Man on a Mission

TJ Mills, Managing Attorney for New York JFON, in Mexico with the UN Refugee Agency

In 2016, Mexico received 8,788 asylum applications. In 2017, that number soared above an estimated 18,000. Most of these asylum seekers were fleeing violence in the Northern Triangle countries of Honduras, El Salvador, and Guatemala. But last year also saw an increase in refugees from Venezuela, Haiti, Africa and other troubled places around the world.

Mural outside of a migrant shelter in Coatzacoalos, Veracruz, a major transit stop for those traveling north.

“This is the first time that large numbers of refugees are claiming asylum in Mexico rather than transiting through it to the United States,” says TJ Mills, managing attorney for New York Justice for Our Neighbors.

Mexico is a 2000 signatory to the United Nations 1951 Refugee Convention, which means authorities cannot summarily turn away those arriving at their border seeking asylum, but must instead allow them to present their claim before the Mexican Commission for Refugee Assistance (COMAR).

These are the legalities, but then there are the practicalities. The UN Refugee Agency (UNHCR) quickly realized that Mexico was woefully unprepared for the onslaught at their border. Besides a severely limited budget, inadequately trained staff, and a lack of attorney access for refugees, the adjudication process—deciding who is granted asylum and who is denied—was capricious and unfair.

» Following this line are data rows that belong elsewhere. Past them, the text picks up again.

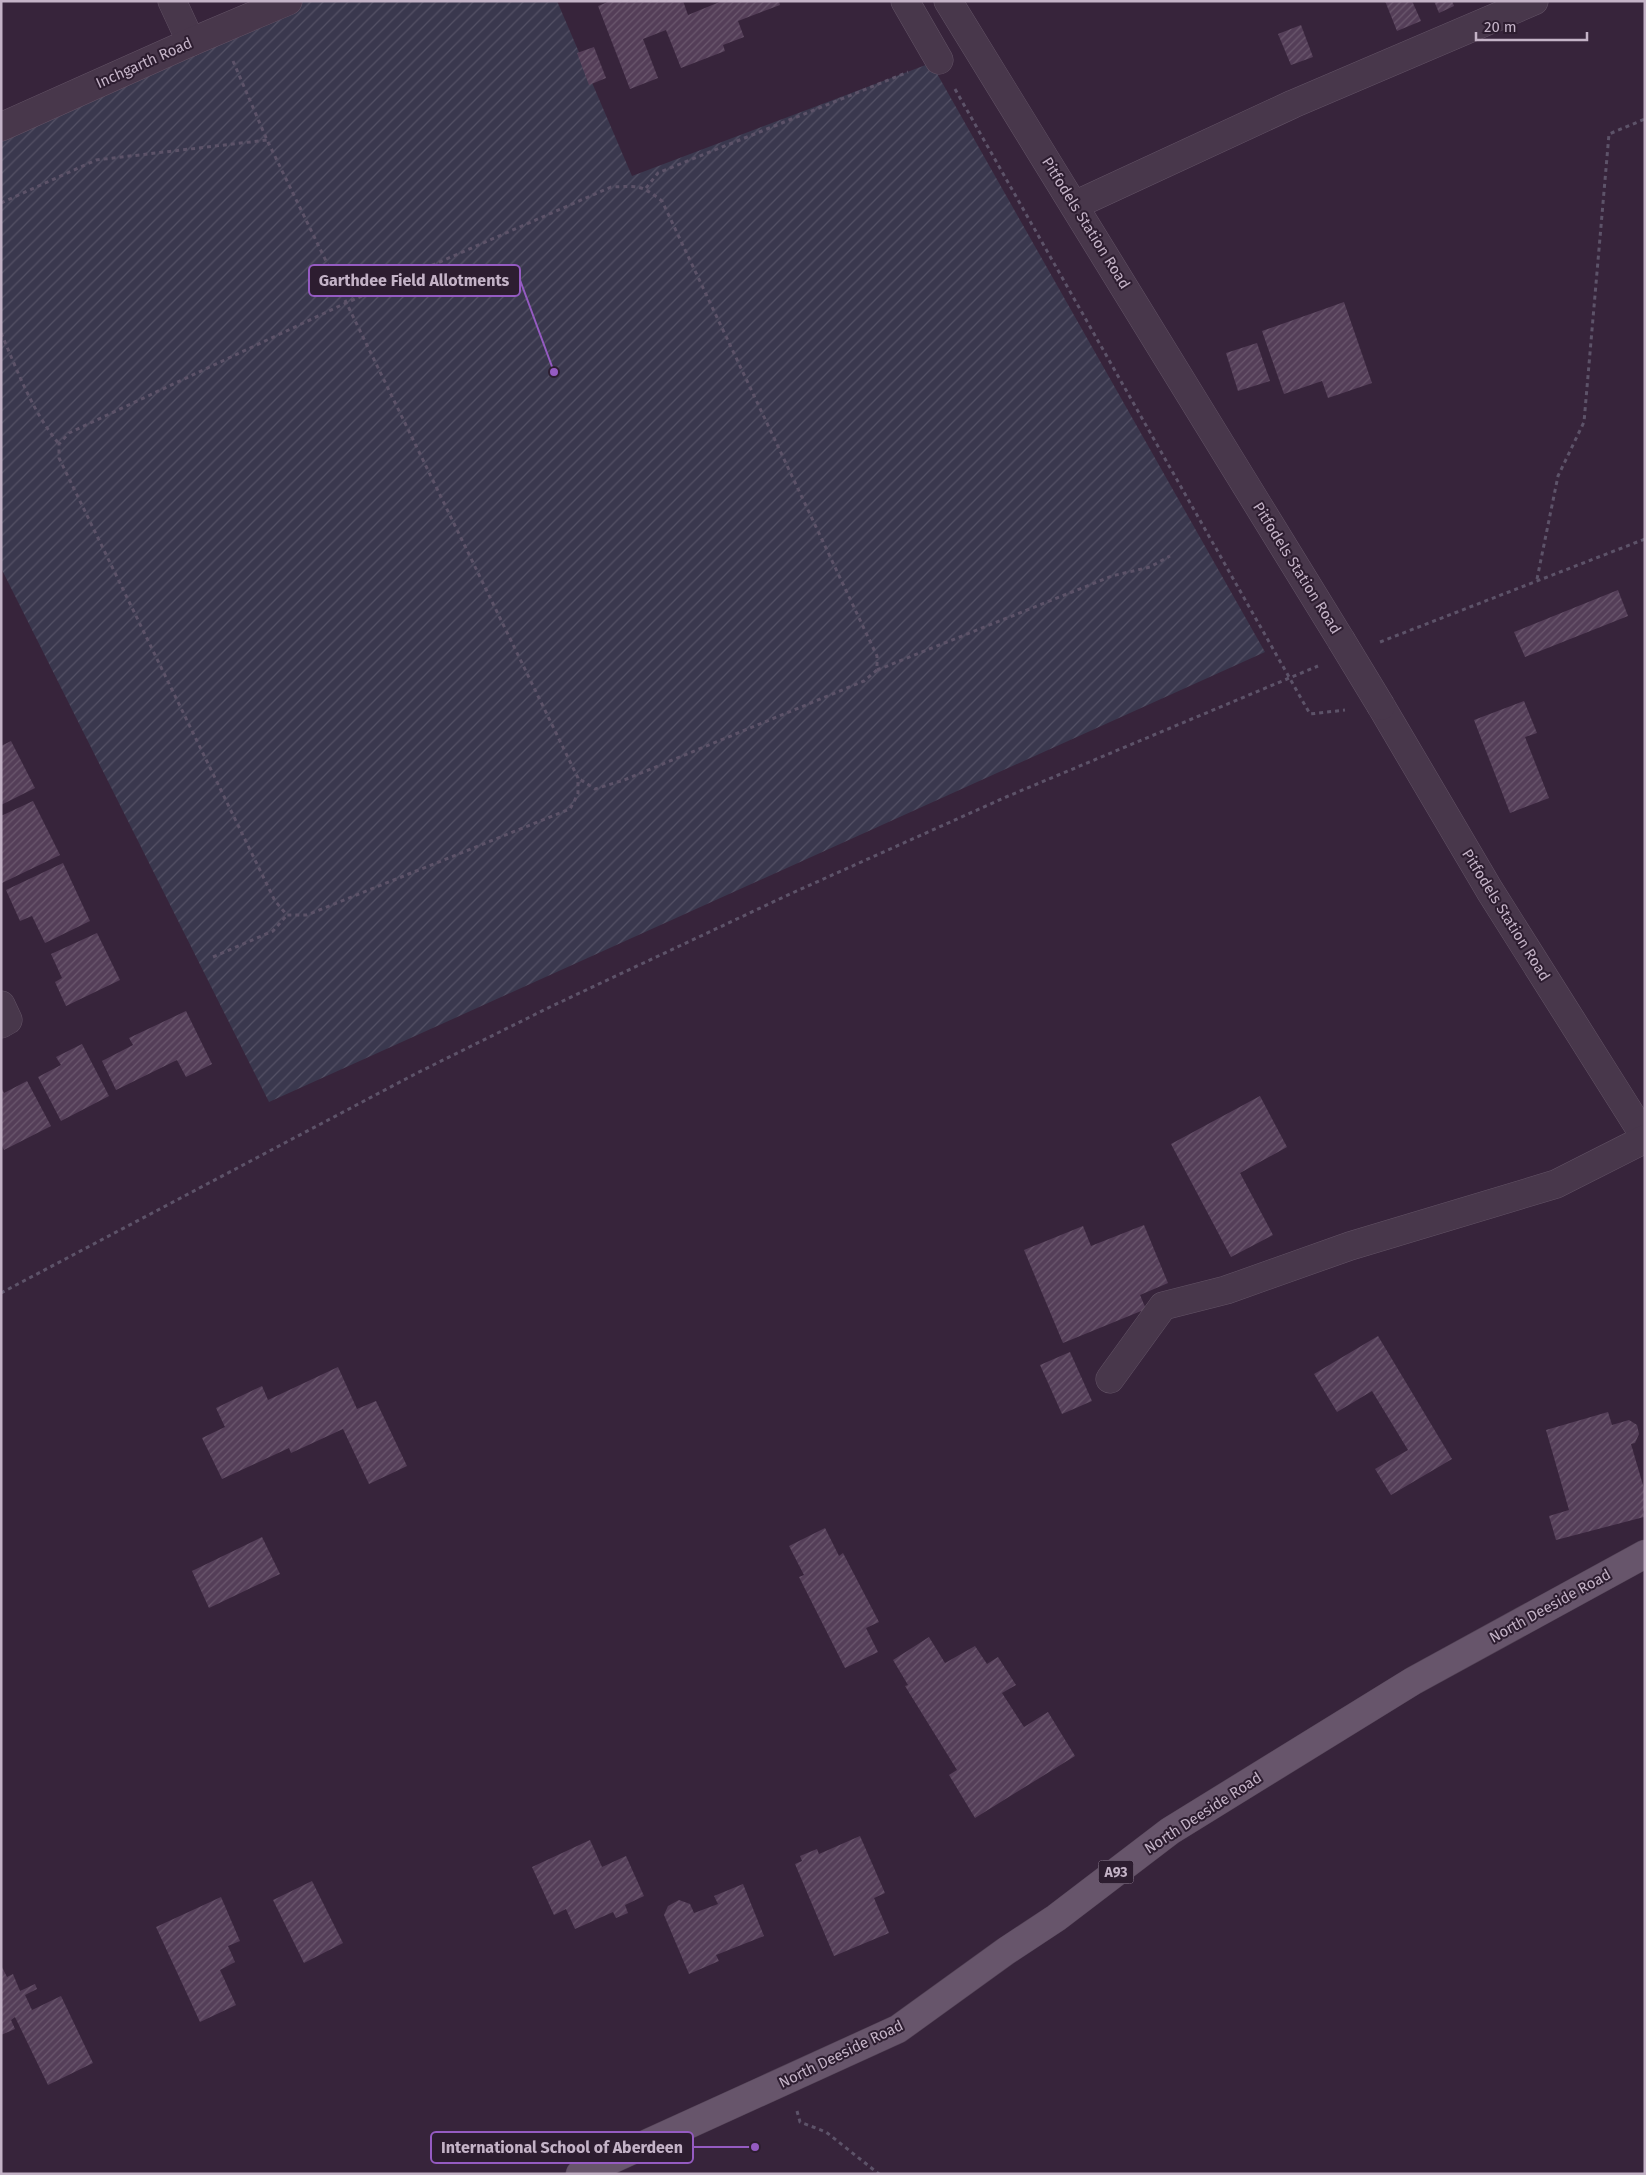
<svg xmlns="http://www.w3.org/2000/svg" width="1646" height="2175" viewBox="0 0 1646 2175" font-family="'Fira Sans',sans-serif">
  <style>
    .garden { fill: url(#garden-furrows) }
    .building { fill: url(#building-hatch) }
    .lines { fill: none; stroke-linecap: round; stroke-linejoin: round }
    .minor-casing { stroke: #635366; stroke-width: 29 }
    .major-casing { stroke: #514154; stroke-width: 29 }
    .path { stroke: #5d5369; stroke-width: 3; stroke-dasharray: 4 4; stroke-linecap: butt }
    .minor { stroke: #48374b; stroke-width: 28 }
    .major { stroke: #67556b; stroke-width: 28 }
    .minor-bridge-casing { stroke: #635366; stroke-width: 29; stroke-linecap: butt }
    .minor-bridge { stroke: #48374b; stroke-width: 28 }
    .labels { text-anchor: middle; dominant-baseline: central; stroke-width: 4; stroke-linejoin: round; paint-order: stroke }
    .shield { fill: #2d1d30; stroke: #97869a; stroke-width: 1 }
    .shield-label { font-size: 14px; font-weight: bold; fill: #c4b3c7 }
    .street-label { font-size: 15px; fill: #c4b3c7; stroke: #2d1d30 }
    .leader { fill: none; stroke: #955bc2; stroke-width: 2 }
    .callout-dot { fill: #955bc2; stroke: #2d1d30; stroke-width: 2 }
    .callout { fill: #2d1d30; stroke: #955bc2; stroke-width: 2 }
    .callout-label { font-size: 16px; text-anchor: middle; font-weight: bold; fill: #c4b3c7 }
  </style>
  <defs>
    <pattern id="garden-furrows" width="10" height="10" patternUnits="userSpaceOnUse" patternTransform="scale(1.25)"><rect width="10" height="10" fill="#3a384e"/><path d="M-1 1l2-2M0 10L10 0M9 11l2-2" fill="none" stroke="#555266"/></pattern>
    <pattern id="building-hatch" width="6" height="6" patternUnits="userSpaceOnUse" patternTransform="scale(1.25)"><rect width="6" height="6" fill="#543e58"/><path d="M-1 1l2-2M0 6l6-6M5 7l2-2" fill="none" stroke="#6b586e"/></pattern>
  </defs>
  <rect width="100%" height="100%" fill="#37243b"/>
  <polygon class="garden" points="288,1 557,1 632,176 931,63 1265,652 269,1102 1,568 1,127"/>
  <g class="building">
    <polygon points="610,1 683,1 688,15 722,1 779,1 780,5 738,21 744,37 723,45 725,51 681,68 666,30 643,39 658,78 630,89 598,6"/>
    <polygon points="1385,1 1412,1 1421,21 1397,31"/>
    <polygon points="1434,1 1452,1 1454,6 1439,13"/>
    <polygon points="1301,25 1313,57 1291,65 1278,34"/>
    <polygon points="594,47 606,78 589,85 577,53"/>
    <polygon points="1344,302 1372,383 1328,398 1322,381 1284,394 1262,331"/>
    <polygon points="1257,343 1270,381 1238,391 1226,353"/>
    <polygon points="1618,590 1628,616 1525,657 1514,632"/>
    <polygon points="1524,701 1537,733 1525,737 1549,798 1510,813 1474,720"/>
    <polygon points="11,741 35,788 1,805 1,746"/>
    <polygon points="33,801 60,855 2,883 1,816"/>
    <polygon points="63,863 90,921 45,943 32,916 20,921 6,890"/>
    <polygon points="97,933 120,980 66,1006 55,982 62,978 51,954"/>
    <polygon points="186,1011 212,1064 186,1077 177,1060 116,1090 102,1061 133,1045 129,1038"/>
    <polygon points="82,1044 109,1096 61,1121 38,1077 61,1065 56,1057"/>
    <polygon points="27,1081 51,1126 4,1150 1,1144 1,1087 4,1093"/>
    <polygon points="1260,1096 1287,1147 1240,1173 1273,1235 1231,1257 1171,1144"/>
    <polygon points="1144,1225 1168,1283 1140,1295 1146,1309 1063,1343 1024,1250 1083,1226 1091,1246"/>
    <polygon points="1378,1336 1452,1459 1391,1495 1375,1469 1408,1450 1372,1391 1337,1412 1314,1374"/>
    <polygon points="1070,1352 1092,1401 1062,1414 1040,1365"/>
    <polygon points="338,1367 357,1409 376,1401 407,1466 369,1484 343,1429 291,1453 289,1448 222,1479 202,1438 225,1427 216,1408 262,1386 268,1400"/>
    <polygon points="1608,1412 1612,1425 1629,1420 1637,1425 1639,1434 1635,1443 1631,1444 1645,1492 1645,1510 1643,1511 1644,1517 1556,1540 1549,1516 1569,1510 1546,1430"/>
    <polygon points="825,1528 839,1556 843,1553 879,1622 866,1628 878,1652 845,1668 799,1577 804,1575 789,1546"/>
    <polygon points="262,1537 280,1574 209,1608 192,1571"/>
    <polygon points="929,1637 945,1663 975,1646 987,1664 998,1657 1016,1685 1002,1693 1024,1727 1048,1712 1075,1756 975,1818 949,1775 957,1770 905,1686 908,1685 893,1660"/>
    <polygon points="860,1836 885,1893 874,1898 889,1933 834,1956 795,1864 802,1861 800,1856 817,1849 819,1854"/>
    <polygon points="590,1840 602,1867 626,1856 644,1896 625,1905 628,1913 616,1918 613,1912 575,1929 566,1909 554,1915 532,1867"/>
    <polygon points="312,1881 343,1943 304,1963 273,1900"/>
    <polygon points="743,1884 764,1936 716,1955 719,1961 689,1974 664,1915 668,1906 679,1900 690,1904 694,1913 718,1904 714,1896"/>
    <polygon points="221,1897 240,1941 228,1946 235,1962 220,1970 236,2005 200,2022 156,1927"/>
    <polygon points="1,1965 7,1977 13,1974 20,1991 35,1984 37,1989 25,1995 32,2010 61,1996 93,2063 48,2085 15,2017 11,2020 15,2029 1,2035"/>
  </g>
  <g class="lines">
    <g class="minor-casing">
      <g id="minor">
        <polyline points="172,1 191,42"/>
        <polyline points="905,1 939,60"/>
        <polyline points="948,1 1341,640"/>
        <polyline points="1,127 191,42 288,1"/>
        <polyline points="1075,205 1293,104 1534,1"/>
        <polyline points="1381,706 1490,891 1645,1137"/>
        <polyline points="1,1005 8,1020 1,1024"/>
        <polyline points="1110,1379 1163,1306 1226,1290 1350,1246 1556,1184 1645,1139"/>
      </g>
    </g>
    <g class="major-casing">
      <polyline id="major" points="580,2174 898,2029 1006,1951 1056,1918 1170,1831 1413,1681 1645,1554"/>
    </g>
    <g class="path">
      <path d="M233 61 267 140 578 778V794L570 809 307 915H287L275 901 59 458V444L69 433 346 303 611 187C638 186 640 184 662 201L877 656V670L864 681 624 780 595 789 578 778"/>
      <polyline points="955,89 1310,714 1345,710"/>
      <polyline points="646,188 658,173 908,72"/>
      <polyline points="1,203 96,160 267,140"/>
      <path d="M1 333C18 372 32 411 59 444"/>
      <polyline points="1537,579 1558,476 1584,422 1609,134 1645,119"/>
      <polyline points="1380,642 1645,539"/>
      <polyline points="877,670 1112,576 1150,567 1170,556"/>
      <polyline points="213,957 273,931 287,915"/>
      <polyline points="1,1293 417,1073 550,1007 790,894 1006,797 1318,666"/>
      <polyline points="797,2111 800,2122 826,2132 879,2174"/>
    </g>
    <use href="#minor" class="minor"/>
    <use href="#major" class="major"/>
    <g class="minor-bridge-casing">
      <polyline id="minor-bridge" points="1341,640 1381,706"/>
    </g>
    <use href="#minor-bridge" class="minor-bridge"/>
  </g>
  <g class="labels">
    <rect class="shield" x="1098.5" y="1860.5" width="35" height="23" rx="4"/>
    <g class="shield-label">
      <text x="1116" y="1872">A93</text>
    </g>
    <g class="street-label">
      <text transform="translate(144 63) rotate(-24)">Inchgarth Road</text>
      <text transform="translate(1086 223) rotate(58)">Pitfodels Station Road</text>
      <text transform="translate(1297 568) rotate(58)">Pitfodels Station Road</text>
      <text transform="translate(1506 915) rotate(58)">Pitfodels Station Road</text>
      <text transform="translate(1550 1606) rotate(-29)">North Deeside Road</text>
      <text transform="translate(1203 1813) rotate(-33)">North Deeside Road</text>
      <text transform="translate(841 2054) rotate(-26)">North Deeside Road</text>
    </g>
  </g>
  <path class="leader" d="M554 372L520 280M755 2147L693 2147"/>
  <g class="callout-dot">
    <circle cx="554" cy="372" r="5"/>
    <circle cx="755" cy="2147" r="5"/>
  </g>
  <g class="callout">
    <rect x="309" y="265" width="211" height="31" rx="5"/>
    <rect x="431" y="2132" width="262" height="31" rx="5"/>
  </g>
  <g class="callout-label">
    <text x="414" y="286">Garthdee Field Allotments</text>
    <text x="562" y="2153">International School of Aberdeen</text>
  </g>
  <rect width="1646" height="2175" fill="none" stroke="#c4b3c7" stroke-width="5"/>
  <path d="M1476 32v8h111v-8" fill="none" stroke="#c4b3c7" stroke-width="2.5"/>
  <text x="1484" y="32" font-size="15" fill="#c4b3c7" stroke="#2d1d30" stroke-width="4" paint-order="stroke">20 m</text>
</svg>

TJ on an earlier UNHCR deployment in Egypt.

The UNHCR turned to TJ, with his considerable asylum expertise, acquired from both his work with NY JFON and previous deployments with the UNHCR in several hot spots around the world.  His mission: develop and implement a training program for staff and attorneys in six months.

“There was no template, it was totally improvised. It was the Wild West,” admits TJ. “But my JFON experience was helpful in developing the training program because so many of our asylum cases are similar to those in Mexico.”

Once the training manual and program were completed, TJ spent the rest of his deployment traveling among the various COMAR locations and UNHCR field offices throughout Mexico, including Mexico City, and, closer to the Guatemalan border, the states of Chiapas, Tabasco, and Veracruz.

His mission now was to train the UN staff—who were charged with supervision of Mexico’s implementation of its obligations under the Convention—and the attorneys who would be taking on asylum cases.

“Nobody had experience interviewing refugees,” he says. “They didn’t know how to present the case or which arguments would work the best. They don’t have the resources we have and they work in a much more isolated and territorial way.”

While U.S. immigration attorneys are eager to share information, explains TJ, many Mexican attorneys aren’t even willing to form a listserv. This lack of collaboration doesn’t help them present a united front when dealing with the Mexican government. The importance of the camaraderie found amongst JFON attorneys was a theme TJ would revisit again and again during his training sessions.

TJ is back home in New York now, but the training manual and other materials he developed will continue to be used in the years ahead. And that’s something to feel good about.

TJ (2nd from right) with his UN colleagues in Acayucan, Veracruz. 

“I’ve never been so challenged in a job before,” TJ confesses. “But I also feel a deep sense of accomplishment.”

Would he do it again?

He pauses for a moment, as if giving the question careful consideration.

“Yes,” he answers, smiling. “I would.”